Research within the department aims to understand how various microorganisms interact with their human or animal hosts at the molecular level, how that interaction can result in disease, and how this can be prevented. We have particular research strengths in the areas of identifying novel molecular and cellular factors that drive pathogenesis for a variety of microorganisms, and how these can contribute to host disease and pathogen transmission.  We are also world-leaders in the molecular basis of antimicrobial resistance, how this evolves and the impact on clinical outcomes of infection. We have active programs in development of new antimicrobial strategies and drug discovery; identification of molecular mechanisms that enable pathogens evade host immune responses and of host factors that contribute to development of effective pathogen immunity; and the development of novel immune therapeutic strategies, such as vaccines.

Researchers use an array of cutting edge technologies to address these research questions. This includes cutting edge approaches such as structural biology, cyroEM, atomic force microscopy, dSTORM and confocal microscopy, bacterial and virology genomics/evolutionary biology, computational biology, and extensive in vivo pathogen challenge models, and systems biology approaches for proteomics and metabolomics.  The Department has extensive clinical links with hospital infectious disease departments (e.g. Alfred and Monash Hospitals) in Melbourne enabling us to address important clinical problems caused by nosocomial infection. The Department also has a number of important partnerships with research institutes within Melbourne including VIIN contributing organisations, Hudson Institute for Medical Research and the Burnet Institute. We also have numerous international linkages with research centres that include the Wellcome Trust Sanger Institute for pathogen genomics, UK; Newcastle University, UK; Cardiff University, Wales; The Pasteur Institute, France; and Wenzhou University, China.

Industry Engagement:
The department has strong partnerships with industry that includes recent collaborative projects that aim to advance research discovery into commercial or clinical applications. A key linkage partner is CSIRO, with whom we are studying the use of bacterial enzymes to catalyse chemical production at an industrial scale. Another example is the development of a novel therapeutic for Clostridial disease and the use of novel infrared spectrometry for diagnosis of malarial infection and sepsis; as well as the development of novel compounds for use as antimicrobial therapies.

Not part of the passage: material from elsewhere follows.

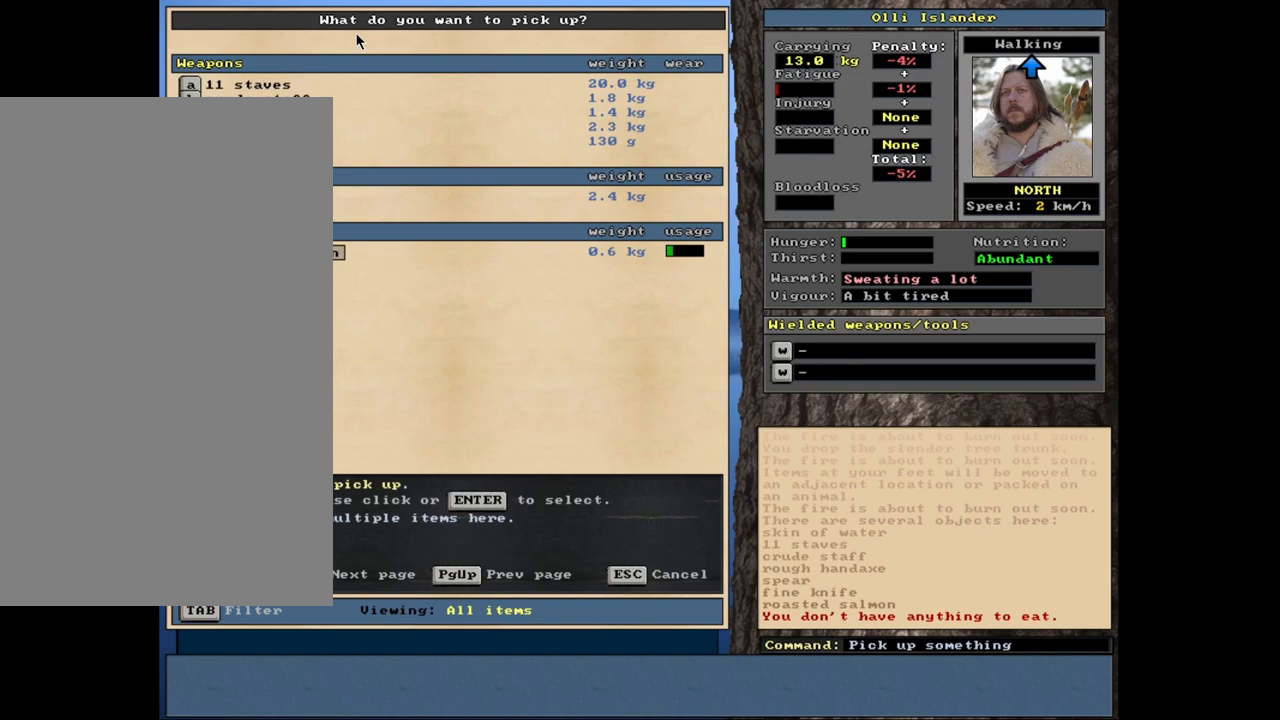
{"keys": ["e"], "mouse": [], "events": [[133, "return", "down"], [233, "return", "up"], [267, "space", "down"], [350, "space", "up"], [450, "e", "down"]]}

Further details about the department can be found at:

1 - Unnamed

Members of the Department of Microbiology, Biomedical Discovery Institute, Monash University; Dec 2016. Photo credit: Mr Daniel Fox (PhD student, Micro Dept).

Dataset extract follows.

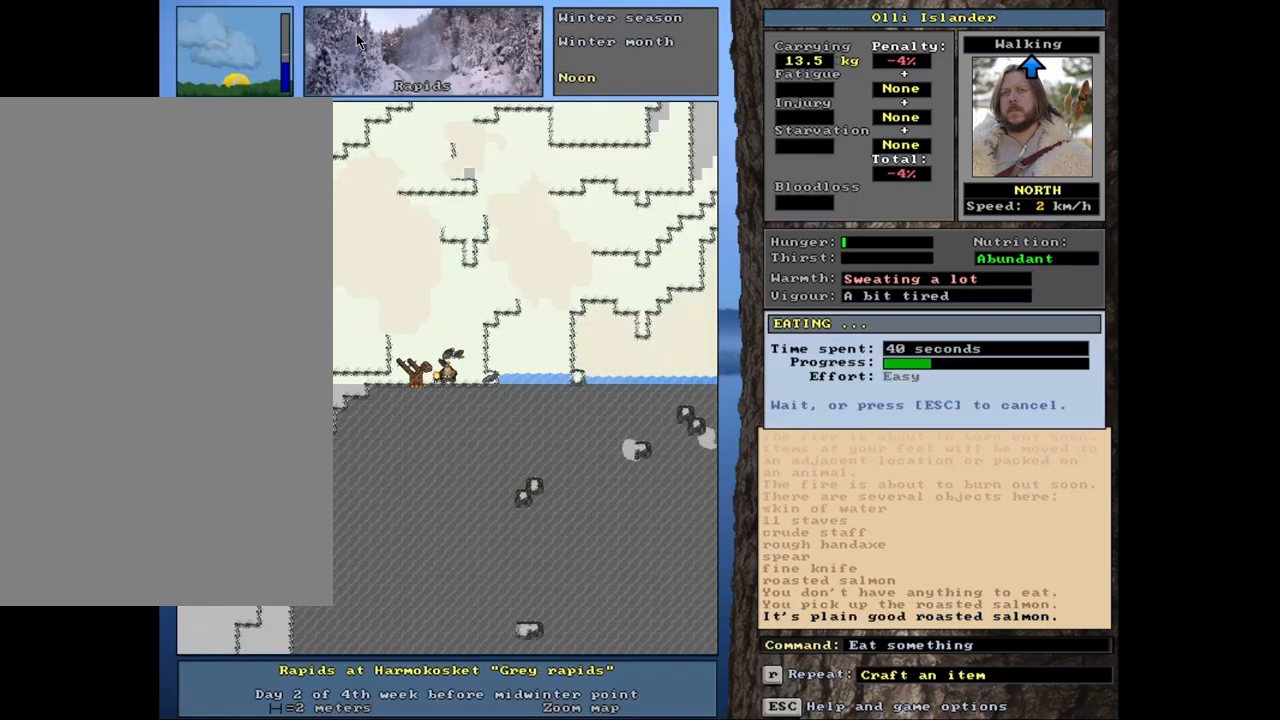
{"keys": [], "mouse": [], "events": []}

The Department's history in VIIN

In 2004, the Department of Microbiology was a founding partner in the Monash Infection and Immunity Network.  Led by Prof Ben Adler of the Department of Microbiology and Prof Paul Hertzog, of the then Monash Institute of Medical Research, the Monash Infection and Immunity Network, became a state-wide network in 2009.  When Prof Adler stepped down from the VIIN committee, Prof Dena Lyras became the Department's representative on the VIIN committee.  Dena now hands that role to Dr Greg Moseley.